- **Sulla consegna**:
Stabilisci se ciascuna delle tre affermazioni seguenti concorda con il testo sul Gruppo d'Azione per l'Iran. Rispondi sì o no e cita tra virgolette le parole del testo che decidono.
1. La creazione del Gruppo d'Azione per l'Iran è stata annunciata il 16 agosto 2018.
2. L'operazione Ajax del 1953 è successiva alla nascita del movimento neoconservatore.
3. I neoconservatori hanno servito soltanto il Partito Repubblicano.

- **Estratto del documento**:
--------
Il segretario di Stato, Mike Pompeo, il 16 agosto 2018 ha annunciato la creazione di un «Gruppo d’Azione per l’Iran» (Iran Action Group), incaricato di coordinare la politica degli Stati Uniti dopo il ritiro dall’accordo 5+1 sul nucleare (JCPoA). L’annuncio coincide con la decisione del presidente Donald Trump di soprassedere sine die alla messa in atto del suo piano per il Medio Oriente (the deal of the century). Infatti, in Palestina nulla potrà cambiare senza l’appoggio dell’Iran.

 

Peraltro, ricordiamo che il Trattato JCPoA di Barack Obama non è stato concepito per impedire all’Iran di fabbricare la bomba atomica: questo è stato solo il pretesto. Il vero scopo era privare il Paese di scienziati di alto livello e impedirgli di essere tecnologicamente all’avanguardia [2]. In effetti, l’accordo ha costretto l’Iran a chiudere numerose facoltà.

 

Per i democratici, l’amministrazione Trump vuole riavviare la politica di mutamento di regime in Iran dei neoconservatori, come proverebbe la data scelta per l’annuncio: il 65° anniversario del colpo di Stato anglo-statunitense contro il primo ministro Mohammad Mossadeq. Tuttavia, l’«operazione Ajax» del 1953, che certamente ha ispirato i neoconservatori, è anteriore al loro movimento e non può in alcun modo essere messa in relazione con loro. Inoltre, i neoconservatori sono stati certamente al servizio del Partito Repubblicano, ma anche del Partito Democratico.
--------
- **Dati grezzi**:
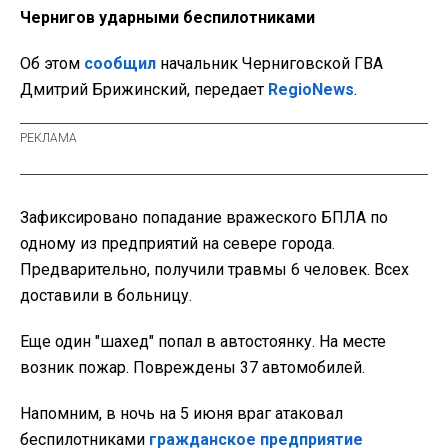
Чернигов ударными беспилотниками
Об этом
сообщил
начальник Черниговской ГВА
Дмитрий Брижинский, передает
RegioNews
.
Зафиксировано попадание вражеского БПЛА по
одному из предприятий на севере города.
Предварительно, получили травмы 6 человек. Всех
доставили в больницу.
Еще один "шахед" попал в автостоянку. На месте
возник пожар. Повреждены 37 автомобилей.
Напомним, в ночь на 5 июня враг атаковал
беспилотниками
гражданское предприятие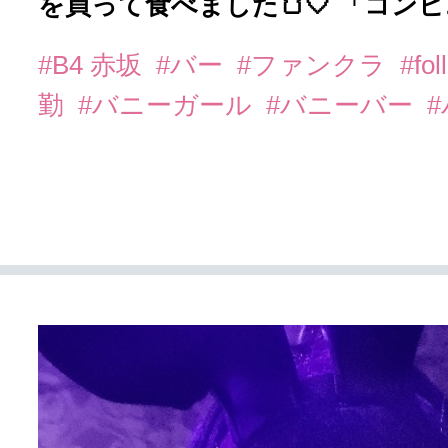
を買って食べました🍞🤍 「コンビニ
#B4 赤坂
#バー
#ファンクラ
#fo
勤
#バニーガール
#バニーバー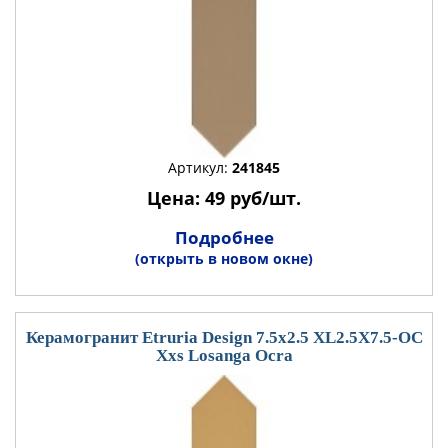
Артикул:
241845
Цена: 49 руб/шт.
Подробнее
(открыть в новом окне)
Керамогранит Etruria Design 7.5x2.5 XL2.5X7.5-OC
Xxs Losanga Ocra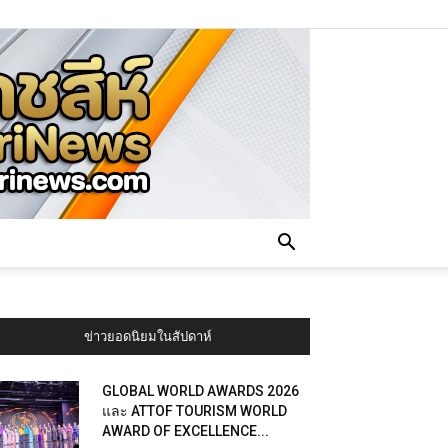
ข่าวยอดนิยมในสัปดาห์
GLOBAL WORLD AWARDS 2026
และ ATTOF TOURISM WORLD
AWARD OF EXCELLENCE...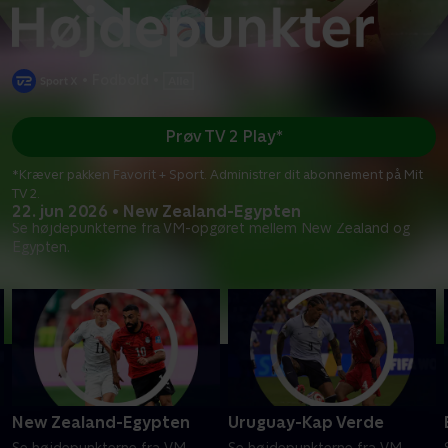
•
Fodbold
•
Prøv TV 2 Play*
*Kræver pakken Favorit + Sport. Administrer dit abonnement på Mit
TV 2.
22. jun 2026 • New Zealand-Egypten
Se højdepunkterne fra VM-opgøret mellem New Zealand og
Egypten.
New Zealand-Egypten
Uruguay-Kap Verde
Se højdepunkterne fra VM-
Se højdepunkterne fra VM-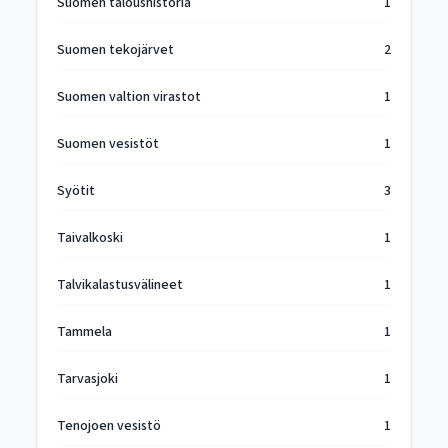
Suomen taloushistoria
1
Suomen tekojärvet
2
Suomen valtion virastot
1
Suomen vesistöt
1
Syötit
3
Taivalkoski
1
Talvikalastusvälineet
1
Tammela
1
Tarvasjoki
1
Tenojoen vesistö
1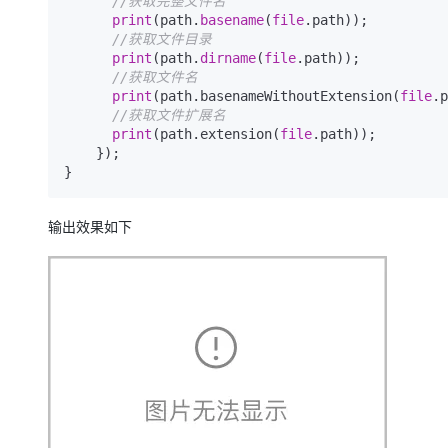
//获取完整文件名
print
(path.
basename
(
file
.path));

//获取文件目录
print
(path.
dirname
(
file
.path));

//获取文件名
print
(path.basenameWithoutExtension(
file
.p
//获取文件扩展名
print
(path.extension(
file
.path));

    });

}
输出效果如下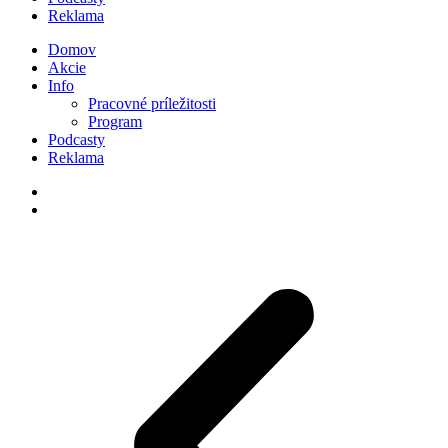
Reklama
Domov
Akcie
Info
Pracovné príležitosti
Program
Podcasty
Reklama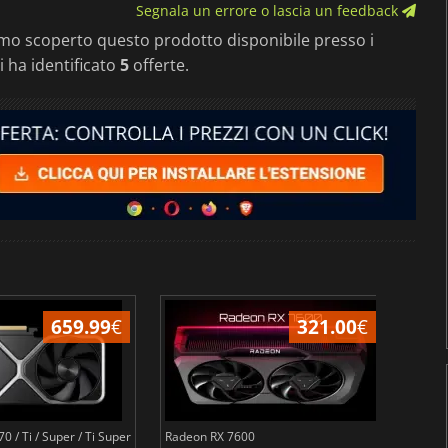
Segnala un errore o lascia un feedback
mo scoperto questo prodotto disponibile presso i
i ha identificato
5
offerte.
659.99
€
321.00
€
 / Ti / Super / Ti Super
Radeon RX 7600
GeForc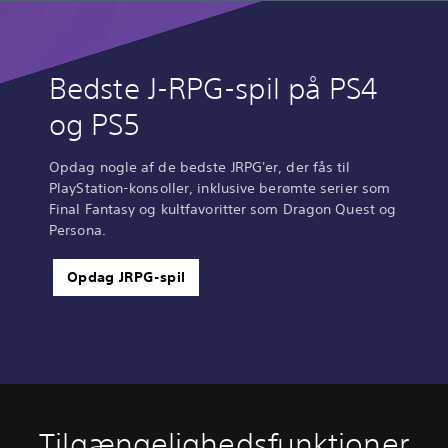
Bedste J-RPG-spil på PS4
og PS5
Opdag nogle af de bedste JRPG'er, der fås til
PlayStation-konsoller, inklusive berømte serier som
Final Fantasy og kultfavoritter som Dragon Quest og
Persona.
Opdag JRPG-spil
Tilgængelighedsfunktioner
F
L
U
J
J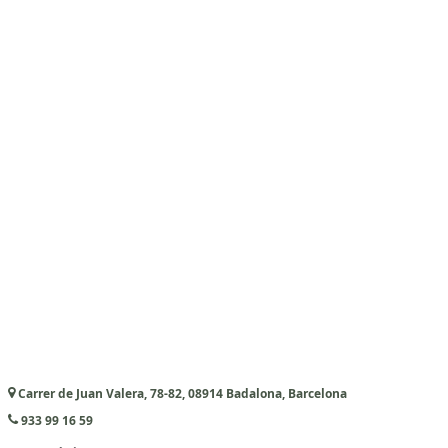
Carrer de Juan Valera, 78-82, 08914 Badalona, Barcelona
933 99 16 59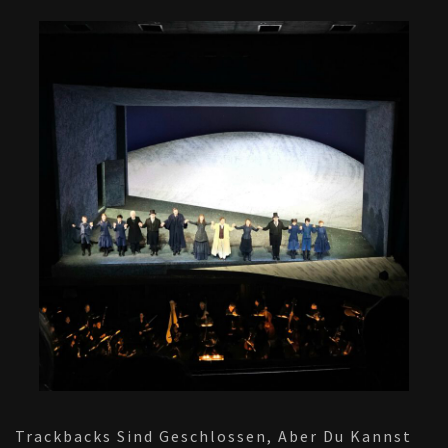
Trackbacks Sind Geschlossen, Aber Du Kannst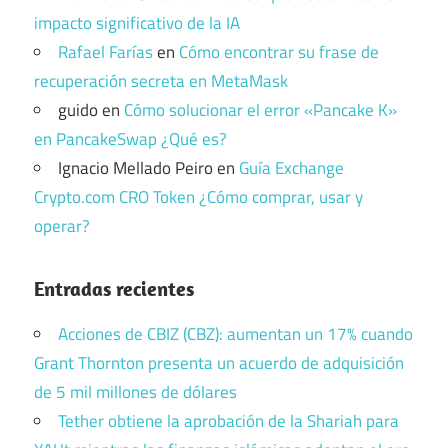
impacto significativo de la IA
Rafael Farías
en
Cómo encontrar su frase de
recuperación secreta en MetaMask
guido
en
Cómo solucionar el error «Pancake K»
en PancakeSwap ¿Qué es?
Ignacio Mellado Peiro
en
Guía Exchange
Crypto.com CRO Token ¿Cómo comprar, usar y
operar?
Entradas recientes
Acciones de CBIZ (CBZ): aumentan un 17% cuando
Grant Thornton presenta un acuerdo de adquisición
de 5 mil millones de dólares
Tether obtiene la aprobación de la Shariah para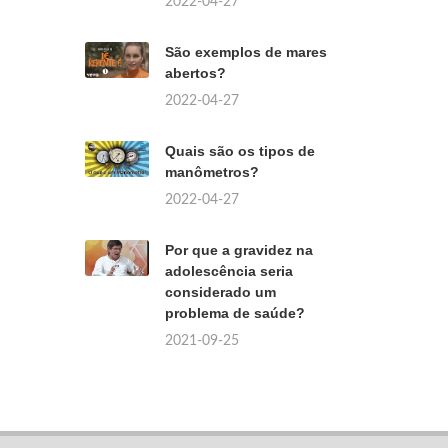
2022-04-27
São exemplos de mares
abertos?
2022-04-27
Quais são os tipos de
manômetros?
2022-04-27
Por que a gravidez na
adolescência seria
considerado um
problema de saúde?
2021-09-25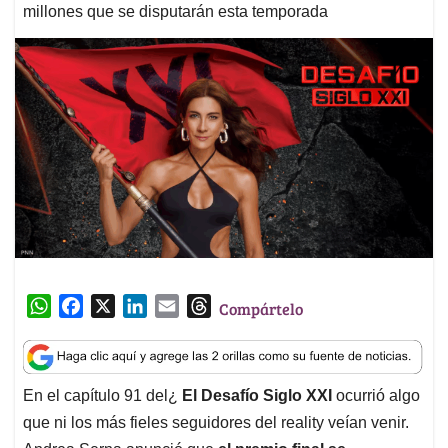
millones que se disputarán esta temporada
W
F
X
L
E
T
Compártelo
h
a
i
m
h
a
c
n
a
r
t
e
k
i
e
En el capítulo 91 del¿
El Desafío Siglo XXI
ocurrió algo
s
b
e
l
a
que ni los más fieles seguidores del reality veían venir.
A
o
d
d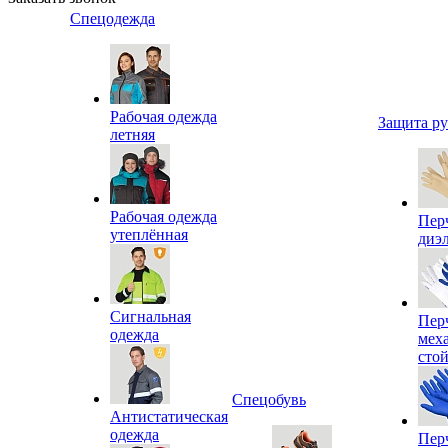
Спецодежда
Рабочая одежда
Защита р
летняя
Рабочая одежда
Пер
утеплённая
диэ
Сигнальная
Пер
одежда
мех
сто
Спецобувь
Антистатическая
одежда
Пер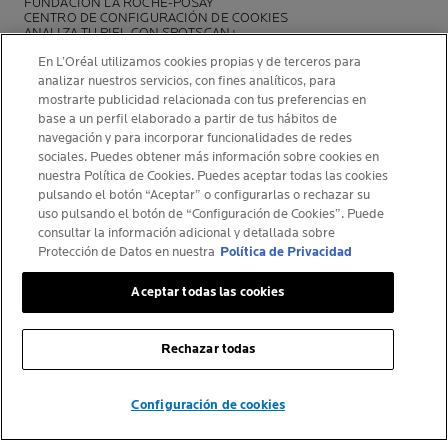
FUNDACIÓN LA ROCHE-POSAY
CENTRO DE CONFIGURACIÓN DE COOKIES
ANALIZA TU PIEL CON SPOTSCAN+
POLÍTICA DE OPINIONES Y RESEÑAS
En L’Oréal utilizamos cookies propias y de terceros para
NEWSLETTER
analizar nuestros servicios, con fines analíticos, para
mostrarte publicidad relacionada con tus preferencias en
base a un perfil elaborado a partir de tus hábitos de
navegación y para incorporar funcionalidades de redes
sociales. Puedes obtener más información sobre cookies en
INFORMACIÓN DEL FABRICANTE
nuestra Política de Cookies. Puedes aceptar todas las cookies
COSMETIQUE ACTIVE INTERNATIONAL
pulsando el botón “Aceptar” o configurarlas o rechazar su
uso pulsando el botón de “Configuración de Cookies”. Puede
La Roche-Posay Laboratoire Dermatologique CAI
consultar la información adicional y detallada sobre
86270 La Roche-Posay France
Protección de Datos en nuestra
Política de Privacidad
larocheposay@es.oaccare.com
Aceptar todas las cookies
Rechazar todas
© La Roche-Posay
© Centre Thermal de La Roche-Posay
FILTRAR Y ORDENAR
© Getty Images
Configuración de cookies
© Thinkstock
© L'ORÉAL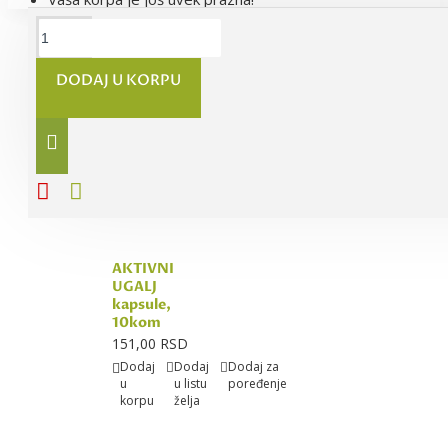
FILTRUM
tablete,
DODAJ U KORPU
10kom
824,60 RSD
Dodaj
Dodaj
Dodaj za
u
u listu
poređenje
korpu
želja
AKTIVNI
UGALJ
kapsule,
10kom
151,00 RSD
Dodaj
Dodaj
Dodaj za
u
u listu
poređenje
korpu
želja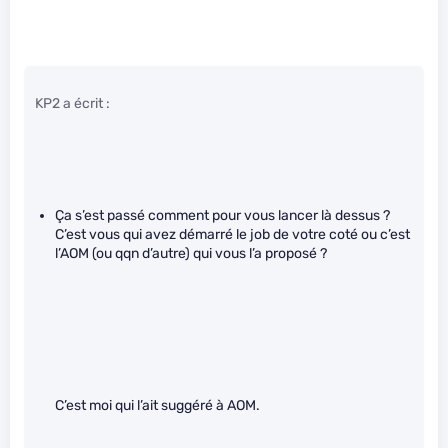
KP2 a écrit :
Ça s’est passé comment pour vous lancer là dessus ?
C’est vous qui avez démarré le job de votre coté ou c’est
l’AOM (ou qqn d’autre) qui vous l’a proposé ?
C’est moi qui l’ait suggéré à AOM.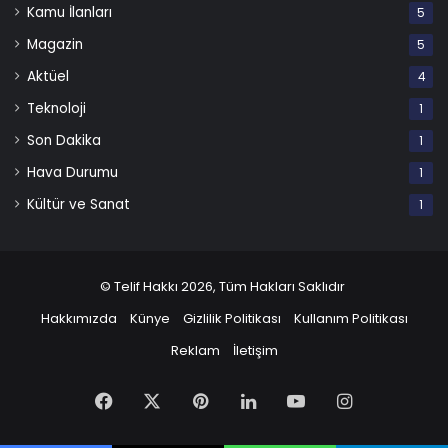
Kamu İlanları
5
Magazin
5
Aktüel
4
Teknoloji
1
Son Dakika
1
Hava Durumu
1
Kültür ve Sanat
1
© Telif Hakkı 2026, Tüm Hakları Saklıdır
Hakkımızda
Künye
Gizlilik Politikası
Kullanım Politikası
Reklam
İletişim
Facebook
X
Pinterest
LinkedIn
YouTube
Instagram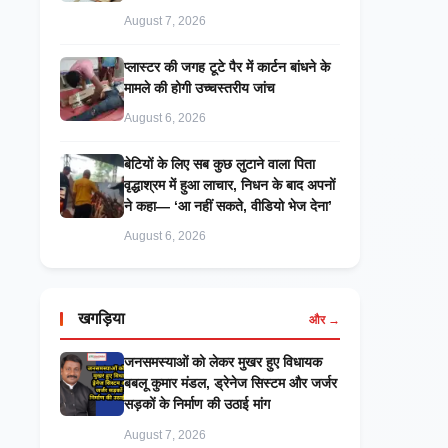
August 7, 2026
प्लास्टर की जगह टूटे पैर में कार्टन बांधने के
मामले की होगी उच्चस्तरीय जांच
August 6, 2026
बेटियों के लिए सब कुछ लुटाने वाला पिता
वृद्धाश्रम में हुआ लाचार, निधन के बाद अपनों
ने कहा— ‘आ नहीं सकते, वीडियो भेज देना’
August 6, 2026
खगड़िया
और →
जनसमस्याओं को लेकर मुखर हुए विधायक
बबलू कुमार मंडल, ड्रेनेज सिस्टम और जर्जर
सड़कों के निर्माण की उठाई मांग
August 7, 2026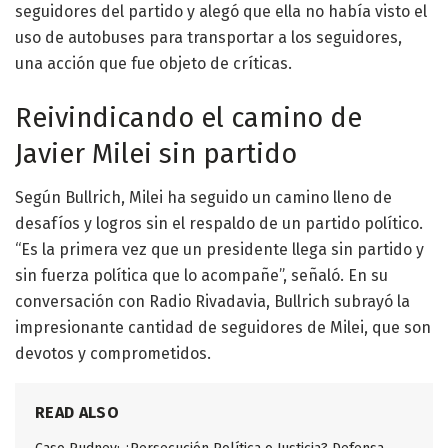
seguidores del partido y alegó que ella no había visto el
uso de autobuses para transportar a los seguidores,
una acción que fue objeto de críticas.
Reivindicando el camino de
Javier Milei sin partido
Según Bullrich, Milei ha seguido un camino lleno de
desafíos y logros sin el respaldo de un partido político.
“Es la primera vez que un presidente llega sin partido y
sin fuerza política que lo acompañe”, señaló. En su
conversación con Radio Rivadavia, Bullrich subrayó la
impresionante cantidad de seguidores de Milei, que son
devotos y comprometidos.
READ ALSO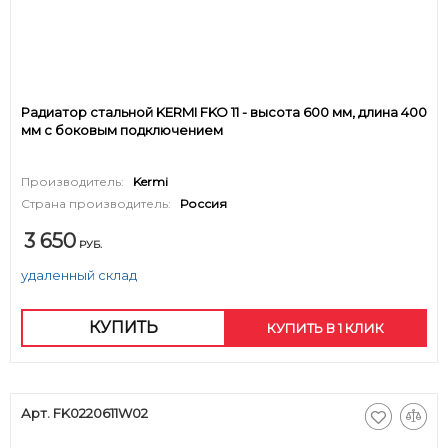
Радиатор стальной KERMI FKO 11 - высота 600 мм, длина 400
мм с боковым подключением
Производитель:
Kermi
Страна производитель:
Россия
3 650
РУБ.
удаленный склад
КУПИТЬ
КУПИТЬ В 1 КЛИК
Арт. FK0220611W02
--------
- **Risposta all'esercizio**:
1. Sì: «il 16 agosto 2018 ha annunciato la creazione di un «Gruppo d’Azione per l’Iran»».
2. No: «è anteriore al loro movimento».
3. No: «sono stati certamente al servizio del Partito Repubblicano, ma anche del Partito Democratico».